Carlson se tomó tiempo antes de decir lo que pensaba decir.
—El arma de su padre, la que usted heredó, fue la que mató a Brandon Scope.
Se abrió una puerta y en el vestíbulo entró una madre con su hijo. El chico estaba lloroso, los hombros caídos en actitud de desafío adolescente. La madre tenía los labios fruncidos, aunque mantenía alta la cabeza como diciendo que no quería saber nada del asunto. Se acercaron al ascensor. Carlson dijo algo a través de su transmisor-receptor y nos apartamos de los botones del ascensor, sumidos en un reto silencioso.

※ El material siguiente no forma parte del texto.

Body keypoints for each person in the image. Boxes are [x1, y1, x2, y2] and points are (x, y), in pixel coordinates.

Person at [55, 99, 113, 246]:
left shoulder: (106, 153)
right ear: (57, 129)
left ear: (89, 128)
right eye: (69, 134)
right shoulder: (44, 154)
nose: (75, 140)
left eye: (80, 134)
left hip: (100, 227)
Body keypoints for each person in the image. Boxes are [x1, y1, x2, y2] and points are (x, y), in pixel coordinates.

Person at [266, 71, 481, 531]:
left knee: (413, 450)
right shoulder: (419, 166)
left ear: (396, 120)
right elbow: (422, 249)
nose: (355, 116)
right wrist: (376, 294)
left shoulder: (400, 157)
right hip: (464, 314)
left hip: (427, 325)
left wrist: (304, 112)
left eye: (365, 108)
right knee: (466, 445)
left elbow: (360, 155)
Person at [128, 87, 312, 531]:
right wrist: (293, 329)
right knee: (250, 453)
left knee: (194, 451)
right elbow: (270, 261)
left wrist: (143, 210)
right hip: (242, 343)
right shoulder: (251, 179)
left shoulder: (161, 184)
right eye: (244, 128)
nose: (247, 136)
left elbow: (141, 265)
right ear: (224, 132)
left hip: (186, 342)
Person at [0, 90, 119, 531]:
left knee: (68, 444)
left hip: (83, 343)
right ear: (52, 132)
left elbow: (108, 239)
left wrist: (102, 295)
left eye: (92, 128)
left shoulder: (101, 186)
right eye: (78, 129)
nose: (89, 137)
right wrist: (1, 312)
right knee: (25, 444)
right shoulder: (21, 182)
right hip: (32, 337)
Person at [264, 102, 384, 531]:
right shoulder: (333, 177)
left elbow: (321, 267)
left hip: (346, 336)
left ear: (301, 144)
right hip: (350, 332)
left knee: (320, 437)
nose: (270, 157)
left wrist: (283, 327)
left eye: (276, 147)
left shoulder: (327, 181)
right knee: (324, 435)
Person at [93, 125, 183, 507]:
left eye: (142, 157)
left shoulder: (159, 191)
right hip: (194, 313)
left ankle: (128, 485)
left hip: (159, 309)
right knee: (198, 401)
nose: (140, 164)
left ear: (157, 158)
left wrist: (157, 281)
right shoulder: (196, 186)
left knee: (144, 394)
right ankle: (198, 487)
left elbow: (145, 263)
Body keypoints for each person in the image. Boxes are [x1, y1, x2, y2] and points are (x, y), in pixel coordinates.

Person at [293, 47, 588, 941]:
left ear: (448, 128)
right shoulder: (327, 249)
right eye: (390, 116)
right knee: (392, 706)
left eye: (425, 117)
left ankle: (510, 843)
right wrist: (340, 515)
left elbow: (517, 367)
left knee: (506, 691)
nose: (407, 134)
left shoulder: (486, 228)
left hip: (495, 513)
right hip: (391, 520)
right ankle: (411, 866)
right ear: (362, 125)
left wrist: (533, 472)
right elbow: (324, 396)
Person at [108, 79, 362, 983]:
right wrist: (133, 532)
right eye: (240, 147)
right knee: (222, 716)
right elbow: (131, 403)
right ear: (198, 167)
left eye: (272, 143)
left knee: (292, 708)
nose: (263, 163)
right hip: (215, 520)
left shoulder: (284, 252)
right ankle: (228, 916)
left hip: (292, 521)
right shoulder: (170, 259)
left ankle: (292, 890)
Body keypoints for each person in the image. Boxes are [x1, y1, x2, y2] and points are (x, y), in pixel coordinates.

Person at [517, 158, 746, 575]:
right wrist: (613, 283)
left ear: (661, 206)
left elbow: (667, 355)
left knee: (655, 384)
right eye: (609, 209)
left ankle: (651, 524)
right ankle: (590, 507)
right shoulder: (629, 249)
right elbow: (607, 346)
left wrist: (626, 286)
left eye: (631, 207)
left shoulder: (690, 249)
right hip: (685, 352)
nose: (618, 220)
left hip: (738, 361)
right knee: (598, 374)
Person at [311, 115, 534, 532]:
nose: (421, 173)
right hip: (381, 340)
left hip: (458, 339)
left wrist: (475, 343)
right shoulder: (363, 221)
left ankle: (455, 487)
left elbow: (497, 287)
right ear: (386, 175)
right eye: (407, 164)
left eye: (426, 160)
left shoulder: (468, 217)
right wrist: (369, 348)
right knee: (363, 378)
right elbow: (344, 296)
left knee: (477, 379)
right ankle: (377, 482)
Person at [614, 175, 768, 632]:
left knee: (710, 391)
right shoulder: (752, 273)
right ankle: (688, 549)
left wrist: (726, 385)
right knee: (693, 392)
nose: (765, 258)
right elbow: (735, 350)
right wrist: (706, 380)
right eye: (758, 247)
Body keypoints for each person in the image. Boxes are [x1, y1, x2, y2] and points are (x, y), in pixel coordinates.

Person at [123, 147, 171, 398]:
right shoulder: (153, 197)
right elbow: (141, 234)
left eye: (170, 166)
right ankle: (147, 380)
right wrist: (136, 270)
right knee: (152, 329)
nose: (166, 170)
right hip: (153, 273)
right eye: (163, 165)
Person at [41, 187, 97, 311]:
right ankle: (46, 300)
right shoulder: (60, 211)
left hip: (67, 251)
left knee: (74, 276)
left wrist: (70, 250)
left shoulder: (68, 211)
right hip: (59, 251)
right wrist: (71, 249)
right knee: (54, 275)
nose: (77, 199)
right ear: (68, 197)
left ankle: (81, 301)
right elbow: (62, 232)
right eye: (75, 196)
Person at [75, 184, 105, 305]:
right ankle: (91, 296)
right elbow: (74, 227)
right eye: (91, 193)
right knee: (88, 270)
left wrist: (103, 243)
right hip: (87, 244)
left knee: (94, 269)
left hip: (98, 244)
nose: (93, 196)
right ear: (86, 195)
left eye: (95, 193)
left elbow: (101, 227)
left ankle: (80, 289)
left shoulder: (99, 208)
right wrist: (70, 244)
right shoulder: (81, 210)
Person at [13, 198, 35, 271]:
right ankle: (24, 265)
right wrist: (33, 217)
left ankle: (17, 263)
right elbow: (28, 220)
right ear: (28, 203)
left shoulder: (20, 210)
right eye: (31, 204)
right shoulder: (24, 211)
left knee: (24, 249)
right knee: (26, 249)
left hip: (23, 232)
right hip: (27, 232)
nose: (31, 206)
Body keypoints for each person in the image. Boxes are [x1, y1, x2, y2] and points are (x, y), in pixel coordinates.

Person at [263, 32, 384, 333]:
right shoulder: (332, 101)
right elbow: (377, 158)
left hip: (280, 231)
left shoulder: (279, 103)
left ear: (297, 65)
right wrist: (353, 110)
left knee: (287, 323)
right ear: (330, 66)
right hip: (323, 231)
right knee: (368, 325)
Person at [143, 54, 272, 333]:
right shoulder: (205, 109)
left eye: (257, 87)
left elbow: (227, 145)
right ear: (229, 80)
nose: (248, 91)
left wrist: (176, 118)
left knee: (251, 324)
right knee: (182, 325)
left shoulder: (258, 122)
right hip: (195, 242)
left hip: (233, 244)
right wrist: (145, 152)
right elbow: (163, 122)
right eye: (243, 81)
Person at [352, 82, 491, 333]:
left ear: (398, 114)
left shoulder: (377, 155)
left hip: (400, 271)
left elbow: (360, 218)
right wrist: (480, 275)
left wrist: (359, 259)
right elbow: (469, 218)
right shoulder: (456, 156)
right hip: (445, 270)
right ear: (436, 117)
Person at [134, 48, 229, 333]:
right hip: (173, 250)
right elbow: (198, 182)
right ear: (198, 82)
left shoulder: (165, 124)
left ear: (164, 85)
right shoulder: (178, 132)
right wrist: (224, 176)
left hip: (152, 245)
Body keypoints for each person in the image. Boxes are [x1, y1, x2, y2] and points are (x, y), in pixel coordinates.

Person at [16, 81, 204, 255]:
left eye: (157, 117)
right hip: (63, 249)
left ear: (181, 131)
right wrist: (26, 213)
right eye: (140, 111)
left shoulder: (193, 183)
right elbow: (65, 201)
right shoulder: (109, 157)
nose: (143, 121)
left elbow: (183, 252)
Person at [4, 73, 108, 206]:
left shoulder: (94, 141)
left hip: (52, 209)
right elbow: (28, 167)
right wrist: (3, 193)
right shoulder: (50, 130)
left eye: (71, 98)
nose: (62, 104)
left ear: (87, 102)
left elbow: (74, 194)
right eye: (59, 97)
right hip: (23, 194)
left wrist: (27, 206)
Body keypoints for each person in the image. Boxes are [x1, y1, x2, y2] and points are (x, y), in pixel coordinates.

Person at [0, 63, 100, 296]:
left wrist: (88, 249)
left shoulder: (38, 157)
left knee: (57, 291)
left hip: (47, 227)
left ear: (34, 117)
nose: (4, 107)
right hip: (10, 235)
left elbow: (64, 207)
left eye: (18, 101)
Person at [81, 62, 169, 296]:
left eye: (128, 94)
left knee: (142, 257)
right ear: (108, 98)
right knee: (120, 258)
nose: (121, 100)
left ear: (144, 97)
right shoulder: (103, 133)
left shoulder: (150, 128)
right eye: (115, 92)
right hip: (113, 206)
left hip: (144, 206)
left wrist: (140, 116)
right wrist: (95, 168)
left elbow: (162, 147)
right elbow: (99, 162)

—Agente Carlson, ¿usted cree que soy un asesino?
—¿Quiere que le diga la verdad? —dijo—. Pues ya no estoy seguro.
Encontré curiosa su respuesta.
—Usted sabe muy bien que no estoy obligado a hablar con usted. En realidad, puedo llamar a Hester Crimstein ahora mismo y evitar lo que usted pretende hacer.
Se molestó un poco, pero no hizo nada por desmentir mis palabras.
—Dígame qué quiere.
—Que me dé dos horas.
—¿Para qué?
—Dos horas —repetí.
Se quedó pensativo.
—Con una condición.
—¿Cuál?
—Que me diga quién es Lisa Sherman.
La pregunta me dejó totalmente desconcertado.
—No conozco el nombre.
—Parece que usted y ella pensaban abandonar el país en avión esta noche.
Elizabeth.
—No sé de qué me habla —dije.
Sonó el ascensor. Se abrió la puerta. La madre de labios fruncidos y el adolescente desplomado se colaron dentro. La mujer se volvió a mirarnos. Le indiqué que mantuviera abierta la puerta.
—Dos horas —dije.
Carlson asintió a regañadientes con la cabeza y yo, raudo, salté dentro del ascensor.